Ranking athletes by nationality In an international track competition, there are five United States athletes, four Russian athletes, three French athletes, and one German athlete. How many rankings of the 13 athletes are there when
b) Only nationality is counted and all the U.S athletes finish ahead of all the Russian athletes?
Would the answer by C(13, 9) * P(8; 4, 3, 1)?

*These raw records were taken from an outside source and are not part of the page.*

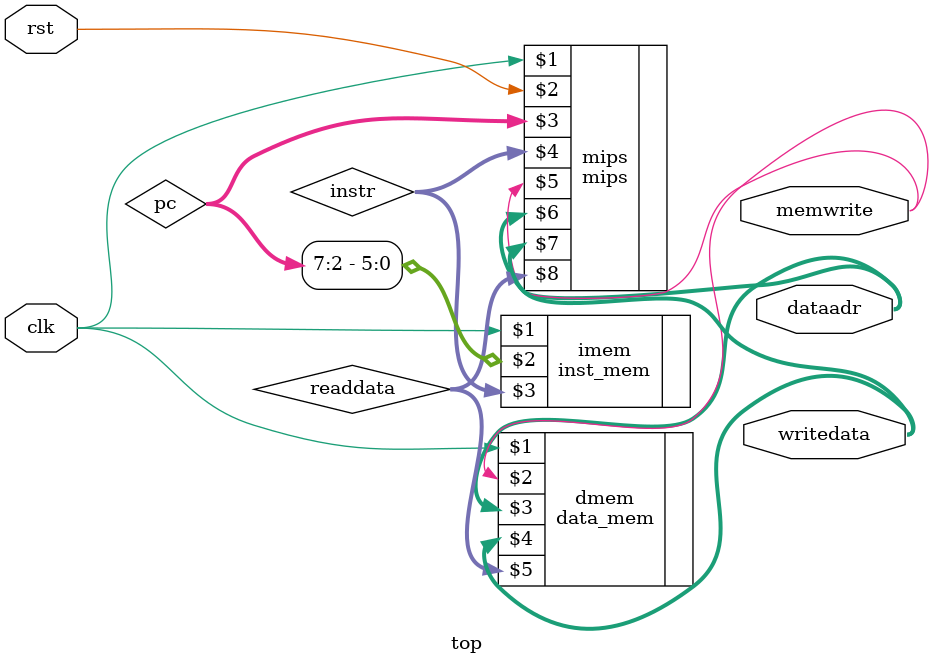
<source format=v>
`timescale 1ns / 1ps


module top(
	input wire clk,rst,
	output wire[31:0] writedata,dataadr,
	output wire memwrite
    );
	// wire clk;
	wire[31:0] pc,instr,readdata;

	//   clk_div instance_name(
 //    	// Clock out ports
	//     .clk_out1(hclk),     // output clk_out1
	//    // Clock in ports
	//     .clk_in1(clk)
 //    	); 
   	

	mips mips(clk,rst,pc,instr,memwrite,dataadr,writedata,readdata);
	inst_mem imem(clk,pc[7:2],instr);
	data_mem dmem(clk,memwrite,dataadr,writedata,readdata);
endmodule

</source>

 A: HINT: Rankings for this competition are simply arrangements of the 13 athletes. Since only nationality is counted, there are $\frac{13!}{5!4!3!}$ possible rankings (and 13 possible ranks). There are $5!$ possible rankings among the Americans, and $4!$ among the Russians. How can you find the number of possible rankings if all the U.S. athletes beat all the Russian athletes?       My advice is to simplify the problem and then generalize the mechanism (this helps with a lot of combinatorics problems). In other words, change the problem so that you have, say, 7 possible ranks, and fewer athletes. And think of the ranks as boxes into which you can put the athletes, subject to the constraint that some of them (the American ones) are always ahead of others (the Russian ones). After you do this, you should discover how it works, and you can then apply it to your original problem.
A: Line up the 5 Americans and the 4 Russians.  We can think of these 9 people as dividers, and then there are $\binom {12}{3}$ ways to distribute the 3 French athletes between these dividers.  This leaves 13 gaps into which the German can be placed, so the answer should be $13\binom{12}{3}$.

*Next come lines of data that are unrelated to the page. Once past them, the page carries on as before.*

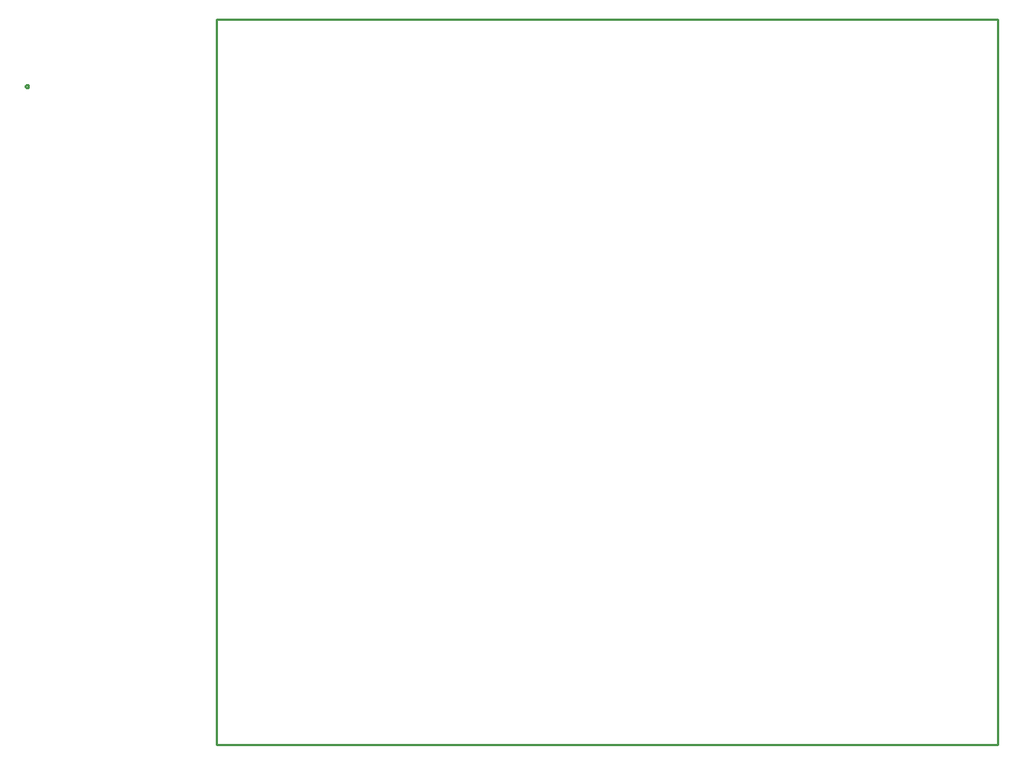
<source format=gbr>
G04 EAGLE Gerber RS-274X export*
G75*
%MOMM*%
%FSLAX34Y34*%
%LPD*%
%IN*%
%IPPOS*%
%AMOC8*
5,1,8,0,0,1.08239X$1,22.5*%
G01*
%ADD10C,0.254000*%


D10*
X0Y0D02*
X889000Y0D01*
X889000Y825500D01*
X0Y825500D01*
X0Y0D01*
X-214150Y749128D02*
X-214217Y748790D01*
X-214349Y748471D01*
X-214541Y748184D01*
X-214784Y747941D01*
X-215071Y747749D01*
X-215390Y747617D01*
X-215728Y747550D01*
X-216072Y747550D01*
X-216410Y747617D01*
X-216729Y747749D01*
X-217016Y747941D01*
X-217259Y748184D01*
X-217451Y748471D01*
X-217583Y748790D01*
X-217650Y749128D01*
X-217650Y749472D01*
X-217583Y749810D01*
X-217451Y750129D01*
X-217259Y750416D01*
X-217016Y750659D01*
X-216729Y750851D01*
X-216410Y750983D01*
X-216072Y751050D01*
X-215728Y751050D01*
X-215390Y750983D01*
X-215071Y750851D01*
X-214784Y750659D01*
X-214541Y750416D01*
X-214349Y750129D01*
X-214217Y749810D01*
X-214150Y749472D01*
X-214150Y749128D01*
M02*

</source>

Here's another approach:  
Color 3 balls red, 1 ball black, and 9 balls green;
these can be arranged in $\displaystyle\frac{13!}{9!3!}$ ways. (The first 5 green balls correspond the Americans and the remaining 4 green balls correspond to the Russians.)
A: Think of it as the number of ways of arranging 13 balls, 3 of which are green, 5 are red, 4 are blue and 1 is white, such that none of the blue balls come before any red ball.
this is 4[C(8,4) + 5.C(7,4) + C(6,4).C(6,4) + C(7,3).C(5,4) + C(8,4)] .